According to a March 2024 GAO report, the federal government issued at least $236 billion in improper payments last year—that is, payments that shouldn’t have been made or were made in the wrong amounts. That’s more than the entire government spending of many countries, including Denmark, Israel, Switzerland, and South Africa.

The GAO noted that some programs—such as Temporary Assistance for Needy Families and multiple rental assistance programs—failed to report their improper payments, so “the government-wide estimate potentially does not represent the full extent of improper payments.”

With 6.3% of federal government payments issued improperly, that’s equivalent to a typical household’s spending $4,600 on improper payments, out of an annual budget of $73,000.

(Note: My estimates of improper payment rates exclude spending and improper payments within Defense Department compensation because—although that information is included in the government’s payment reporting—compensation in all other government departments isn’t included in the data. Also, in keeping with references in reports by the White House Office of Management and Budget, this analysis uses the catchall term “improper payments” for those figures listed by the government as “improper and unknown payments.”)

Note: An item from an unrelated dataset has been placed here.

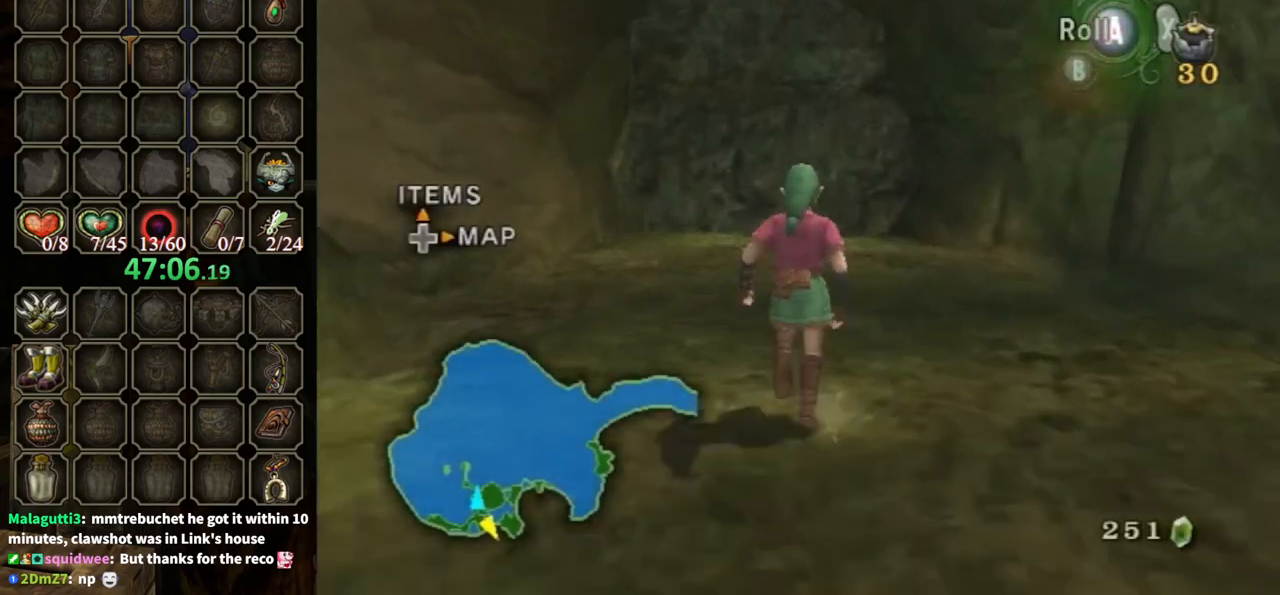
{"buttons": [], "left_stick": "up", "right_stick": "center", "events": [[33, "X", "down"], [67, "X", "up"]]}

With the federal government spending over $28,000 per household per year in transfer payments, and almost $1,800 of that amounting to improper payments, American taxpayers deserve better.

Although Congress has passed well-intentioned and well-designed legislation to address improper payments, gaps and loopholes still exist.

For example, many agencies are required to issue report cards containing the amounts of improper payments, general causes, and action plans and evidence of progress. But those agency reports don’t identify specific failures and remedies or specific actions that Congress, the president, or other agencies must take so that the agency in question may reduce improper payments.

Moreover, a lack of enforcement amid agency failures remains the biggest loophole used to avoid accountability and integrity on this issue. Programs that repeatedly exceed 10% or even 30% in improper payment rates face zero consequences.

Massive, and generally rising, improper payments from the government reveal a major lack of integrity and accountability in agencies’ use of taxpayers’ money. The numbers reveal an even larger problem because of the massive explosion in size and scope of the federal government.  

Since 2005, federal payments have increased at more than twice the rate of the gross domestic product; improper payments have grown three and a half times as much as GDP.

Reducing improper payments requires verifying identity and eligibility as well as imposing accountability—including consequences.

I’ve laid out dozens of recommendations to improve integrity and accountability across government programs, including the creation of a Taxpayer Integrity Office—TIO for short—within the Treasury Department to establish and enforce improved systems and procedures.

Although improper payments have grown so large that they necessitate their own line items and explanations in federal budgets, these payments are only a symptom of the disease of excessive government spending.

Policymakers should confront unsustainable national debt and budget deficits by restoring power and money to Americans. Every dollar taken out of the federal budget and restored to the budgets of American households will reap multifold returns.